East St. Louis’ Cuonzo Martin has ideas on improving college basketball
Officiating was a factor in Missouri’s heartbreaking loss to Florida on Jan. 6 and brought up an interesting discussion with Tigers coach and East St. Louis native Cuonzo Martin last Tuesday as he talked about the impact fouls have on the fans watching the game.
Martin said over the years he’s grown as a coach in understanding how the team he puts on the court has an effect on how many people come to the game and whether fans enjoy themselves.
“I look back at some of our teams. I thought we had great defensive numbers, but how entertaining was it?” Martin said. “I enjoyed it. But I think you have to grow in a lot of areas.”

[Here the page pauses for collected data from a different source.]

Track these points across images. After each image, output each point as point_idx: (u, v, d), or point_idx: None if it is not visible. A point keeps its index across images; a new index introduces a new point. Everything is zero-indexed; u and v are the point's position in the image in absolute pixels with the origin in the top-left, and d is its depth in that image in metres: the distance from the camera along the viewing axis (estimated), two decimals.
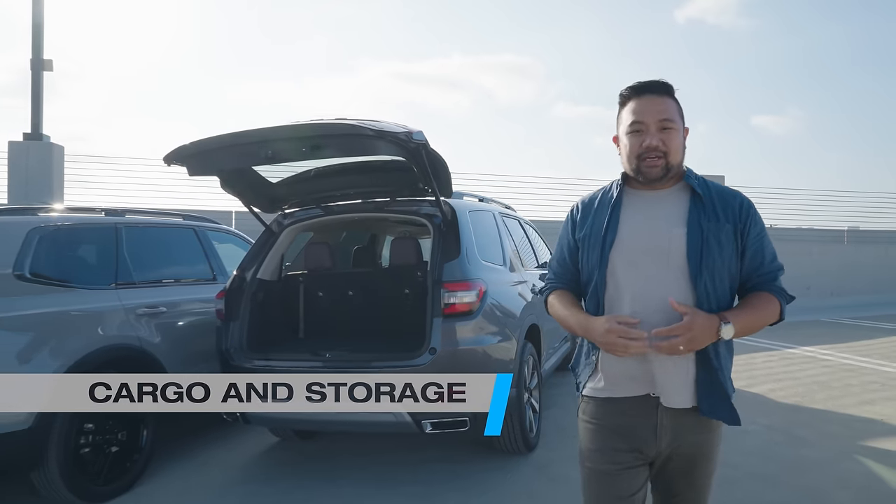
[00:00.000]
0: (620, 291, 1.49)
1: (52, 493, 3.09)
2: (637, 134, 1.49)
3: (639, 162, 1.50)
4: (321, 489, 3.33)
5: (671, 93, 1.53)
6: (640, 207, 1.54)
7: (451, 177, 3.32)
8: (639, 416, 1.51)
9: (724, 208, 1.50)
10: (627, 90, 1.53)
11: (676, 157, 1.51)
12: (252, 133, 2.88)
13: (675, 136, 1.50)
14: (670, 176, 1.52)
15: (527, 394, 3.79)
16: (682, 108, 1.54)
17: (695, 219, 1.48)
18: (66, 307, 3.27)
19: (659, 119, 1.48)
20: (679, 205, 1.52)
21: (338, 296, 4.04)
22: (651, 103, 1.49)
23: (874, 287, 13.01)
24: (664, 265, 1.47)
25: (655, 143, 1.47)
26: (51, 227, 3.42)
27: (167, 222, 4.42)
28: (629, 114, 1.51)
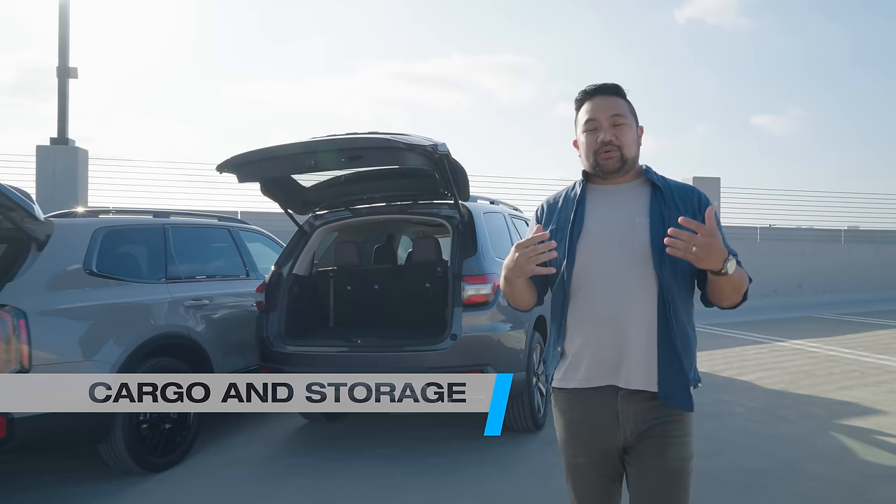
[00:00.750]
0: (586, 280, 1.54)
1: (117, 463, 3.49)
2: (592, 132, 1.58)
3: (595, 157, 1.57)
4: (352, 461, 3.73)
5: (621, 93, 1.61)
6: (603, 200, 1.60)
7: (469, 183, 3.73)
8: (600, 405, 1.54)
9: (683, 201, 1.57)
10: (581, 94, 1.63)
11: (630, 151, 1.58)
12: (298, 145, 3.29)
13: (628, 131, 1.57)
14: (626, 169, 1.59)
15: (535, 378, 4.19)
16: (633, 108, 1.63)
17: (656, 209, 1.54)
18: (127, 299, 3.68)
19: (610, 115, 1.56)
20: (640, 196, 1.58)
21: (364, 289, 4.46)
22: (603, 102, 1.58)
23: (864, 285, 13.42)
24: (628, 253, 1.52)
25: (609, 138, 1.55)
26: (111, 227, 3.83)
27: (205, 223, 4.83)
28: (584, 114, 1.60)
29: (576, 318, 1.55)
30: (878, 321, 9.79)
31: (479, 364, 3.54)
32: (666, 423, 1.51)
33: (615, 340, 1.50)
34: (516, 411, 4.00)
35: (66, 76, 8.97)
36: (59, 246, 3.43)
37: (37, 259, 3.31)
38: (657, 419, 1.51)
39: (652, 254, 1.49)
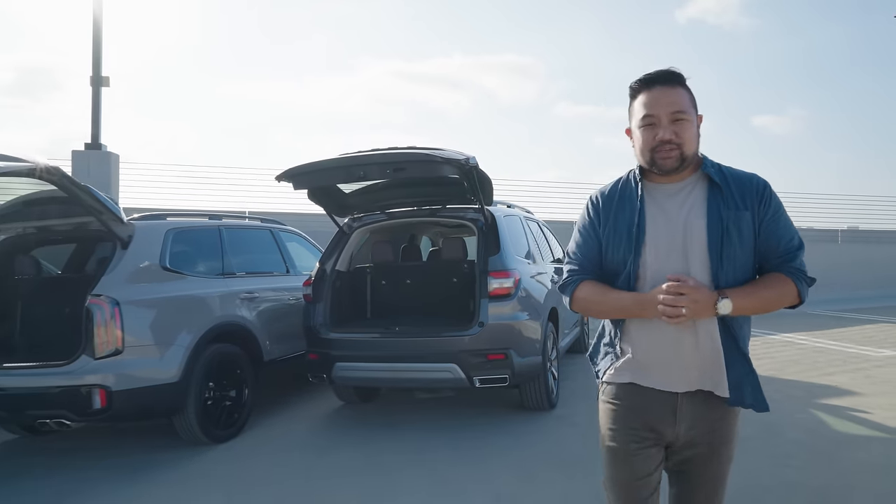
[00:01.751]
0: (647, 282, 1.51)
1: (188, 433, 4.02)
2: (650, 127, 1.48)
3: (653, 155, 1.49)
4: (390, 434, 4.25)
5: (682, 82, 1.51)
6: (659, 200, 1.54)
7: (493, 190, 4.27)
8: (659, 400, 1.53)
9: (742, 195, 1.50)
10: (637, 83, 1.52)
11: (691, 148, 1.49)
12: (349, 158, 3.83)
13: (689, 127, 1.48)
14: (685, 166, 1.51)
15: (549, 363, 4.72)
16: (694, 97, 1.52)
17: (714, 209, 1.48)
18: (193, 292, 4.20)
19: (671, 111, 1.46)
20: (698, 195, 1.51)
21: (397, 283, 5.00)
22: (662, 95, 1.47)
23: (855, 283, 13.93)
24: (686, 258, 1.48)
25: (668, 137, 1.46)
26: (179, 229, 4.36)
27: (251, 224, 5.37)
28: (640, 107, 1.50)
29: (638, 321, 1.53)
30: (867, 317, 10.33)
31: (502, 348, 4.07)
32: (719, 426, 1.52)
33: (677, 344, 1.48)
34: (533, 392, 4.52)
35: (100, 85, 9.47)
36: (139, 245, 3.96)
37: (123, 256, 3.84)
38: (712, 421, 1.52)
39: (710, 257, 1.47)
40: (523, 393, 4.53)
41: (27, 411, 3.57)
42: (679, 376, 1.51)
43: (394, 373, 4.18)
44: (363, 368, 4.25)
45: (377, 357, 4.21)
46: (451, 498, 3.10)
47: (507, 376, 4.05)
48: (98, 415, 3.53)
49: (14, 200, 4.15)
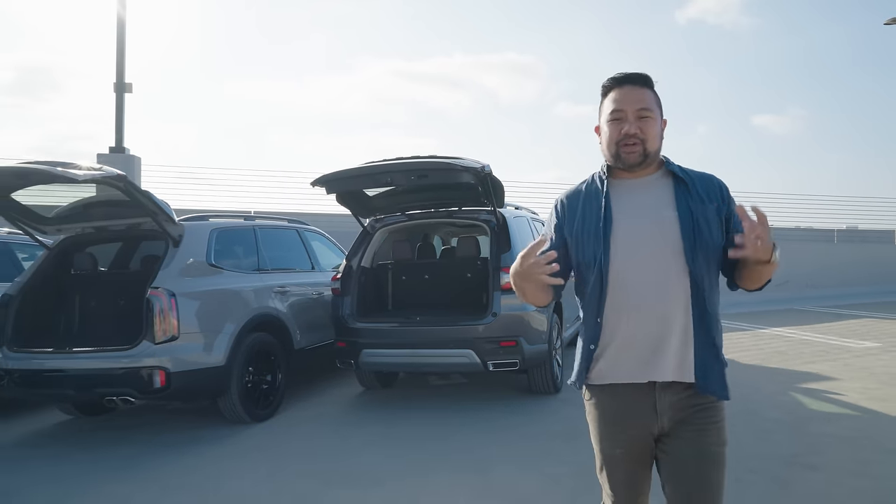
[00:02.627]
0: (621, 277, 1.54)
1: (231, 413, 4.47)
2: (616, 122, 1.56)
3: (617, 148, 1.56)
4: (412, 414, 4.71)
5: (650, 84, 1.59)
6: (628, 195, 1.59)
7: (504, 194, 4.73)
8: (637, 398, 1.56)
9: (705, 190, 1.57)
10: (609, 81, 1.60)
11: (654, 145, 1.56)
12: (378, 166, 4.29)
13: (653, 125, 1.56)
14: (648, 162, 1.58)
15: (554, 351, 5.18)
16: (660, 100, 1.60)
17: (683, 201, 1.55)
18: (235, 285, 4.67)
19: (637, 108, 1.54)
20: (665, 189, 1.58)
21: (416, 278, 5.47)
22: (630, 93, 1.56)
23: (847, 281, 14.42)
24: (660, 247, 1.52)
25: (633, 131, 1.53)
26: (221, 228, 4.82)
27: (279, 224, 5.83)
28: (610, 103, 1.58)
29: (612, 315, 1.55)
30: (854, 312, 10.82)
31: (513, 336, 4.53)
32: (703, 410, 1.54)
33: (652, 335, 1.52)
34: (539, 377, 4.99)
35: (123, 91, 9.92)
36: (188, 243, 4.42)
37: (175, 254, 4.30)
38: (694, 407, 1.53)
39: (684, 246, 1.51)
40: (531, 378, 4.99)
41: (96, 389, 4.03)
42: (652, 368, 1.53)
43: (415, 358, 4.65)
44: (387, 354, 4.71)
45: (400, 344, 4.68)
46: (478, 463, 3.55)
47: (517, 361, 4.52)
48: (158, 393, 4.00)
49: (75, 203, 4.62)
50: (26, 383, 4.18)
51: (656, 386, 1.54)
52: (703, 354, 1.51)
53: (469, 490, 3.17)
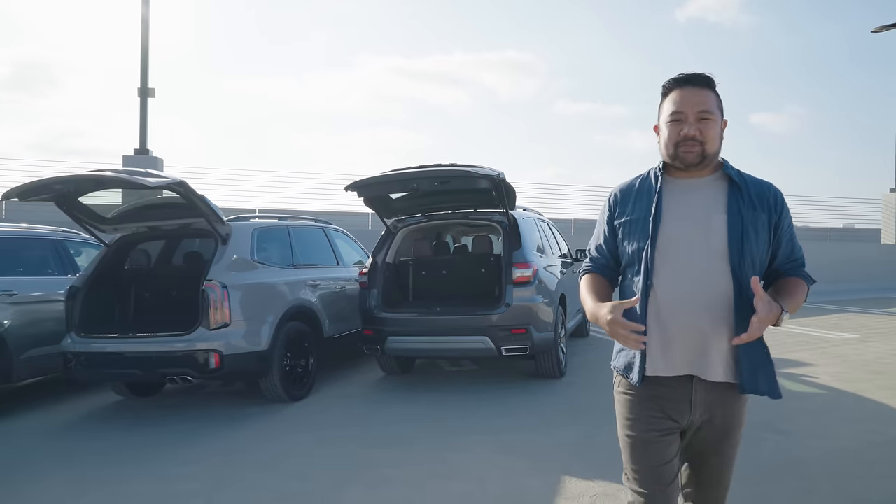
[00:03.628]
0: (665, 276, 1.55)
1: (272, 392, 5.01)
2: (676, 123, 1.56)
3: (676, 149, 1.56)
4: (431, 395, 5.27)
5: (712, 86, 1.59)
6: (681, 194, 1.60)
7: (516, 197, 5.29)
8: (675, 388, 1.59)
9: (759, 198, 1.57)
10: (670, 82, 1.61)
11: (713, 146, 1.56)
12: (406, 173, 4.85)
13: (713, 127, 1.56)
14: (706, 163, 1.58)
15: (559, 339, 5.74)
16: (721, 101, 1.61)
17: (734, 206, 1.55)
18: (275, 279, 5.21)
19: (698, 110, 1.54)
20: (718, 192, 1.58)
21: (435, 273, 6.03)
22: (691, 94, 1.56)
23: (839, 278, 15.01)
24: (705, 249, 1.53)
25: (693, 133, 1.54)
26: (262, 227, 5.37)
27: (308, 224, 6.37)
28: (670, 104, 1.58)
29: (655, 312, 1.57)
30: (840, 307, 11.41)
31: (524, 324, 5.09)
32: (732, 411, 1.59)
33: (694, 334, 1.54)
34: (546, 362, 5.54)
35: (146, 95, 10.45)
36: (235, 241, 4.96)
37: (224, 251, 4.84)
38: (725, 406, 1.59)
39: (730, 250, 1.52)
40: (538, 363, 5.55)
41: (159, 369, 4.57)
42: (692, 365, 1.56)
43: (436, 344, 5.21)
44: (411, 341, 5.27)
45: (422, 332, 5.23)
46: (494, 430, 4.10)
47: (527, 347, 5.08)
48: (213, 373, 4.55)
49: (131, 204, 5.16)
50: (93, 364, 4.72)
51: (694, 380, 1.57)
52: (751, 355, 1.54)
53: (488, 449, 3.73)
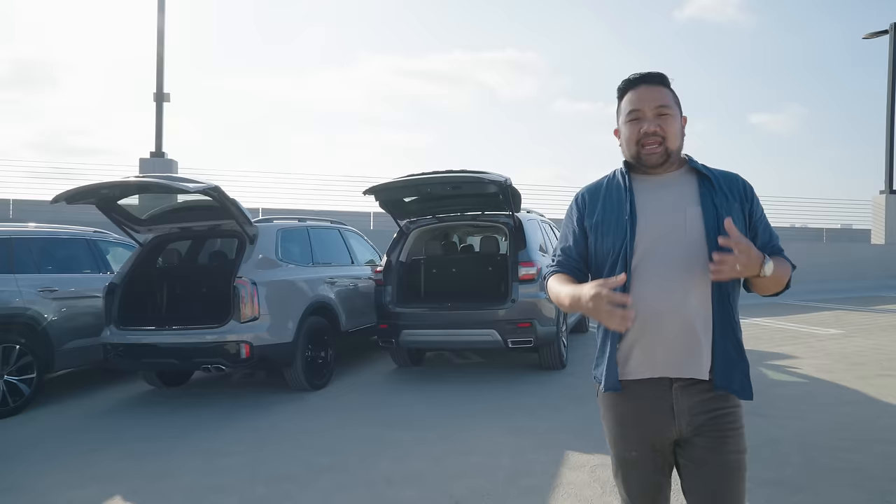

He had a number of suggestions to improve the game from an entertainment perspective, which includes giving each player six fouls, one more than the current allotment.
Martin said the physicality of the men’s game causes a lot of players to get in foul trouble. An alternative suggestion he provided was keeping the five-foul limit but allowing an additional foul in overtime.
He’s also been a proponent of reducing the shot clock from its current 35-second time frame but thinks the change should also be made at the high school level, which would better prepare players for the college game. Missouri currently doesn’t have a shot clock for high school games, while states like California and New York do.
On officiating, Martin said he’s never tried to make games about how they’re called, because it’s an easy excuse for when his team loses. While junior forward Kevin Puryear said it usually takes him the first five minutes of a game to see how a game is being called, Martin said he doesn’t think about stuff like that as a coach.
“You’d like to think if it’s a league game it’s all the same,” he said. “So that right there takes care of itself. Some guys have a quick whistle, some guys are very aggressive, you know their styles and how they officiate games. Certain guys you can communicate with, certain guys, OK, that’s part of the game.”
Martin also suggested going to four quarters in a college game rather than two halves, which is a transition the women’s game made a few years ago and was considered in men’s basketball. He also said there is still talk about the men’s game adding a sixth foul and joked his team could use it right now, which implied freshman Jeremiah Tilmon’s foul trouble. Tilmon, a bruising 6-foot-11 post, is a product of East St. Louis High.
“I think the women’s game is sometimes ahead of ours in a lot of ways,” he said.